INPUT DATA =>

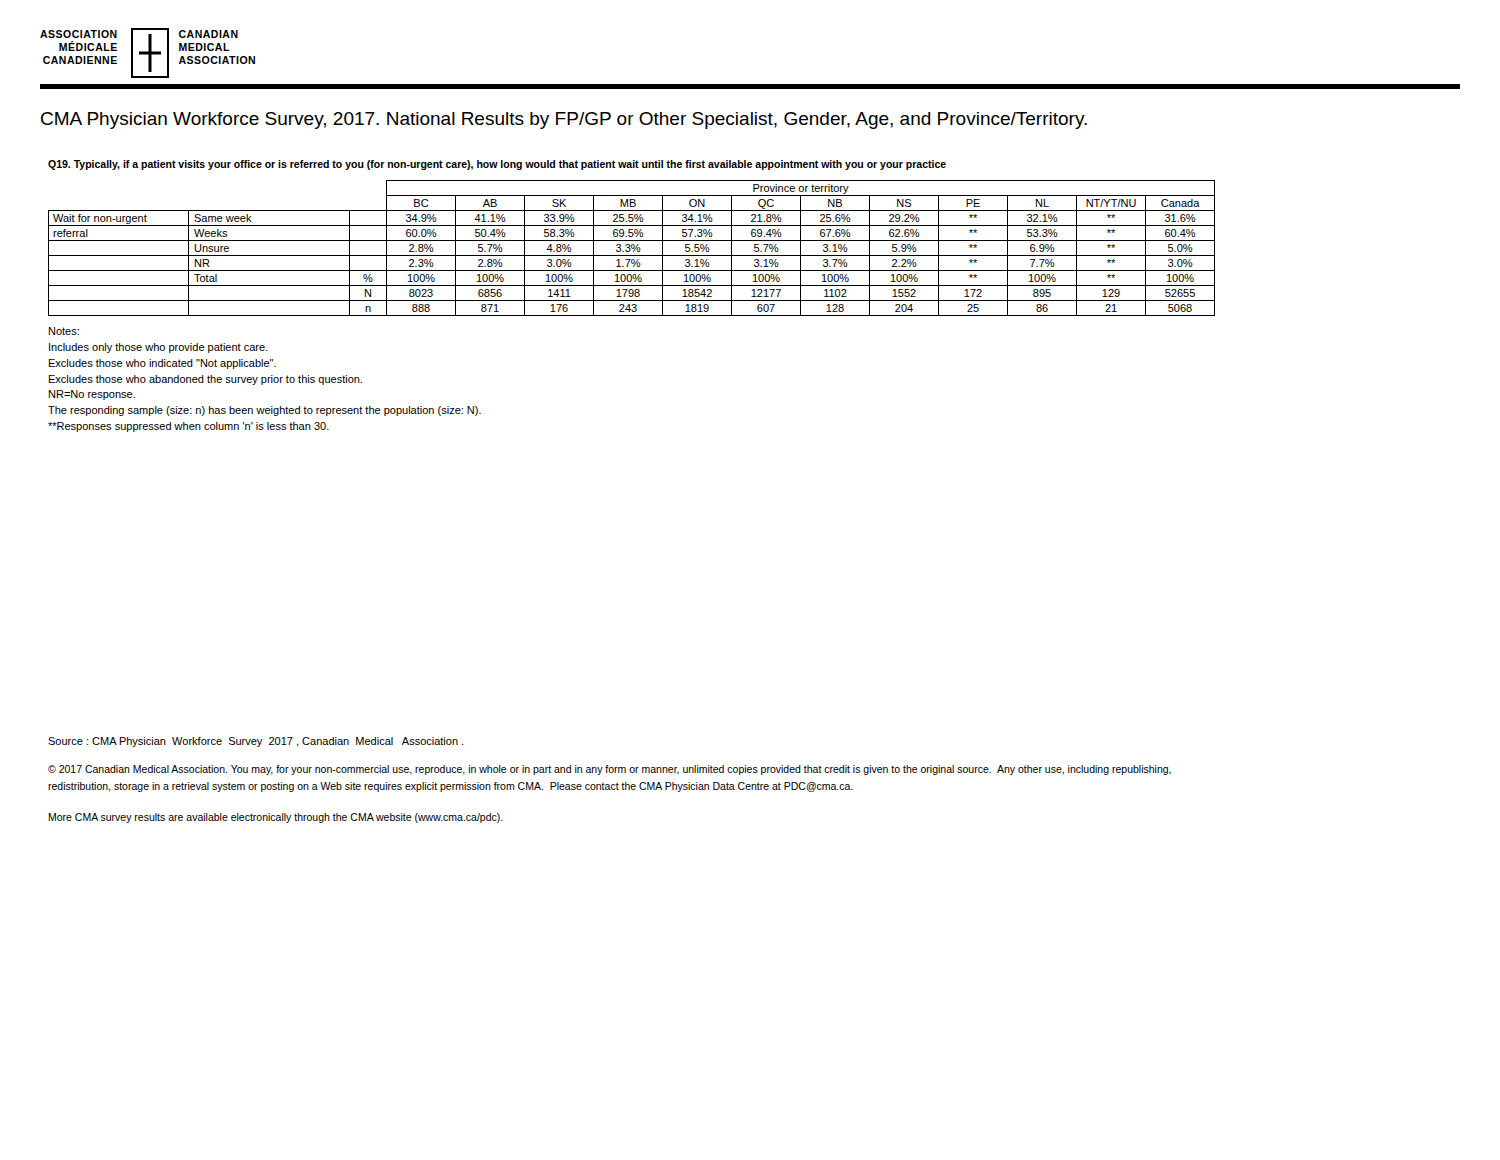Association
Médicale
Canadienne Canadian
Medical
Association
CMA Physician Workforce Survey, 2017. National Results by FP/GP or Other Specialist, Gender, Age, and Province/Territory.
Q19. Typically, if a patient visits your office or is referred to you (for non-urgent care), how long would that patient wait until the first available appointment with you or your practice
| | | | Province or territory |
| --- | --- | --- | --- |
| | | | BC | AB | SK | MB | ON | QC | NB | NS | PE | NL | NT/YT/NU | Canada |
| Wait for non-urgent | Same week | | 34.9% | 41.1% | 33.9% | 25.5% | 34.1% | 21.8% | 25.6% | 29.2% | ** | 32.1% | ** | 31.6% |
| referral | Weeks | | 60.0% | 50.4% | 58.3% | 69.5% | 57.3% | 69.4% | 67.6% | 62.6% | ** | 53.3% | ** | 60.4% |
| | Unsure | | 2.8% | 5.7% | 4.8% | 3.3% | 5.5% | 5.7% | 3.1% | 5.9% | ** | 6.9% | ** | 5.0% |
| | NR | | 2.3% | 2.8% | 3.0% | 1.7% | 3.1% | 3.1% | 3.7% | 2.2% | ** | 7.7% | ** | 3.0% |
| | Total | % | 100% | 100% | 100% | 100% | 100% | 100% | 100% | 100% | ** | 100% | ** | 100% |
| | | N | 8023 | 6856 | 1411 | 1798 | 18542 | 12177 | 1102 | 1552 | 172 | 895 | 129 | 52655 |
| | | n | 888 | 871 | 176 | 243 | 1819 | 607 | 128 | 204 | 25 | 86 | 21 | 5068 |
Notes:
Includes only those who provide patient care.
Excludes those who indicated "Not applicable".
Excludes those who abandoned the survey prior to this question.
NR=No response.
The responding sample (size: n) has been weighted to represent the population (size: N).
**Responses suppressed when column 'n' is less than 30.
Source : CMA Physician Workforce Survey 2017 , Canadian Medical Association .
© 2017 Canadian Medical Association. You may, for your non-commercial use, reproduce, in whole or in part and in any form or manner, unlimited copies provided that credit is given to the original source. Any other use, including republishing, redistribution, storage in a retrieval system or posting on a Web site requires explicit permission from CMA. Please contact the CMA Physician Data Centre at PDC@cma.ca.
More CMA survey results are available electronically through the CMA website (www.cma.ca/pdc).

WORK TO COMPLETE => Line by line, write out the material above exactly, with no images.

FINISHED TASK =>
Association
Médicale
Canadienne Canadian
Medical
Association
CMA Physician Workforce Survey, 2017. National Results by FP/GP or Other Specialist, Gender, Age, and Province/Territory.
Q19. Typically, if a patient visits your office or is referred to you (for non-urgent care), how long would that patient wait until the first available appointment with you or your practice
| | | | Province or territory |
| --- | --- | --- | --- |
| | | | BC | AB | SK | MB | ON | QC | NB | NS | PE | NL | NT/YT/NU | Canada |
| Wait for non-urgent | Same week | | 34.9% | 41.1% | 33.9% | 25.5% | 34.1% | 21.8% | 25.6% | 29.2% | ** | 32.1% | ** | 31.6% |
| referral | Weeks | | 60.0% | 50.4% | 58.3% | 69.5% | 57.3% | 69.4% | 67.6% | 62.6% | ** | 53.3% | ** | 60.4% |
| | Unsure | | 2.8% | 5.7% | 4.8% | 3.3% | 5.5% | 5.7% | 3.1% | 5.9% | ** | 6.9% | ** | 5.0% |
| | NR | | 2.3% | 2.8% | 3.0% | 1.7% | 3.1% | 3.1% | 3.7% | 2.2% | ** | 7.7% | ** | 3.0% |
| | Total | % | 100% | 100% | 100% | 100% | 100% | 100% | 100% | 100% | ** | 100% | ** | 100% |
| | | N | 8023 | 6856 | 1411 | 1798 | 18542 | 12177 | 1102 | 1552 | 172 | 895 | 129 | 52655 |
| | | n | 888 | 871 | 176 | 243 | 1819 | 607 | 128 | 204 | 25 | 86 | 21 | 5068 |
Notes:
Includes only those who provide patient care.
Excludes those who indicated "Not applicable".
Excludes those who abandoned the survey prior to this question.
NR=No response.
The responding sample (size: n) has been weighted to represent the population (size: N).
**Responses suppressed when column 'n' is less than 30.
Source : CMA Physician Workforce Survey 2017 , Canadian Medical Association .
© 2017 Canadian Medical Association. You may, for your non-commercial use, reproduce, in whole or in part and in any form or manner, unlimited copies provided that credit is given to the original source. Any other use, including republishing, redistribution, storage in a retrieval system or posting on a Web site requires explicit permission from CMA. Please contact the CMA Physician Data Centre at PDC@cma.ca.
More CMA survey results are available electronically through the CMA website (www.cma.ca/pdc).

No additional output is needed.